WHEN WE ACCEPT that something was done by design, we can then begin to discern aspects about the designer.
Take a car bomb, for example, designed to detonate as the trunk lid is shut. A car left in someone’s driveway with its trunk lid open would be noticed by anyone, but not everyone would similarly be drawn to close it. The bomb, therefore, targets some more than others.
If a pattern of such bombings were to actually occur, not just some but all would soon be avoiding cars with open trunks; while also seeking to learn the identity and motivations of the designer.
. . .
If we can discern anything of the designer of life, it might be that our personal wants really don’t matter, in the short run, so long as we remain alive to struggle for as long as we can, until overtaken by a fair (we hope) death. What one doesn’t know may hurt one, but it won’t matter a tad from a design perspective because others in this and subsequent generations will be available to fill, to overflowing, whatever vacancies are opened.

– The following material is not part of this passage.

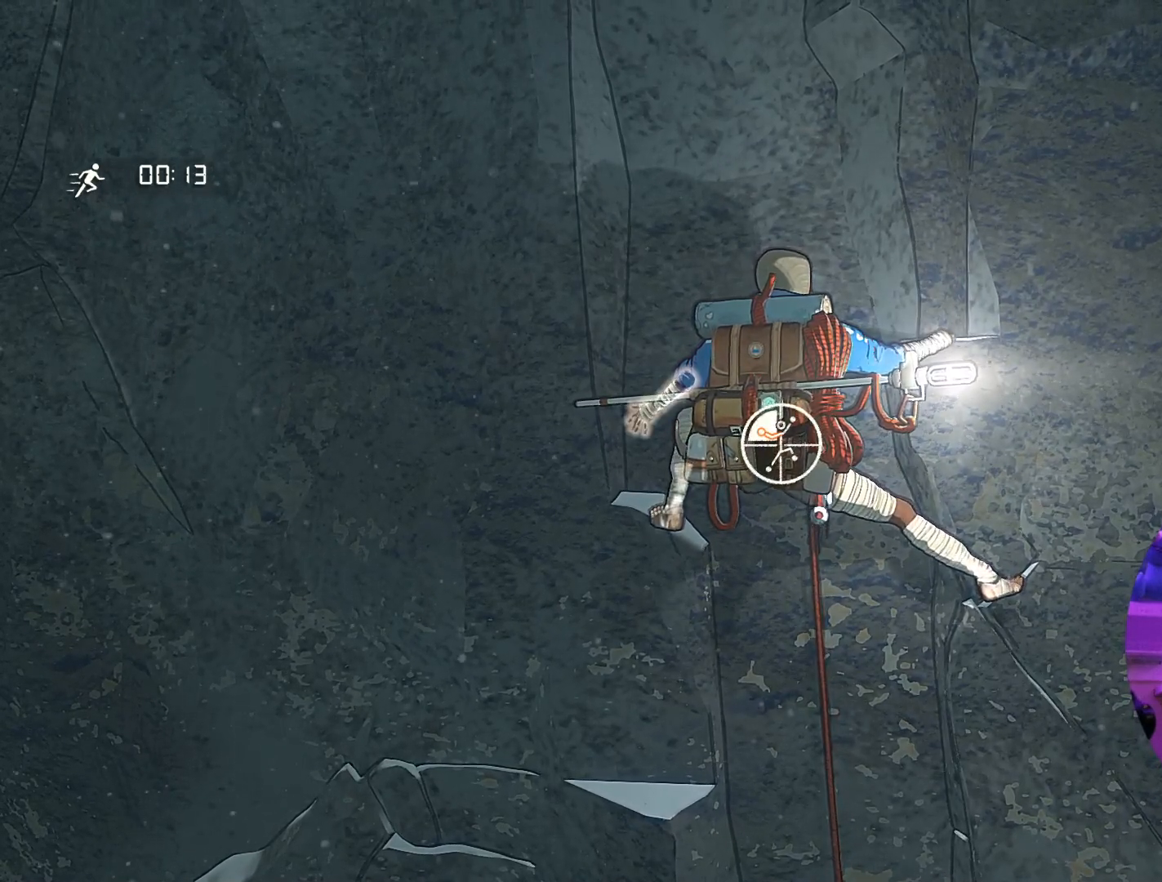
{"buttons": [], "left_stick": "up-right", "right_stick": "center", "events": [[67, "R1", "up"], [150, "left_stick", "up-right"]]}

The grand abundance of life on earth contrasts sharply with the total absence of life found anywhere outside of earth; as if we were intended to be isolated.
Were we to find other cultures in distant lands, and open channels of dialog and commerce with them, it would be like a Mediterranean in the sky, with knowledge and skills flourishing as they were exchanged back and forth. The expansion of understanding would be far too much to be safely allowed, one can be sure; so we are kept in isolation for everyone’s best interests, it seems.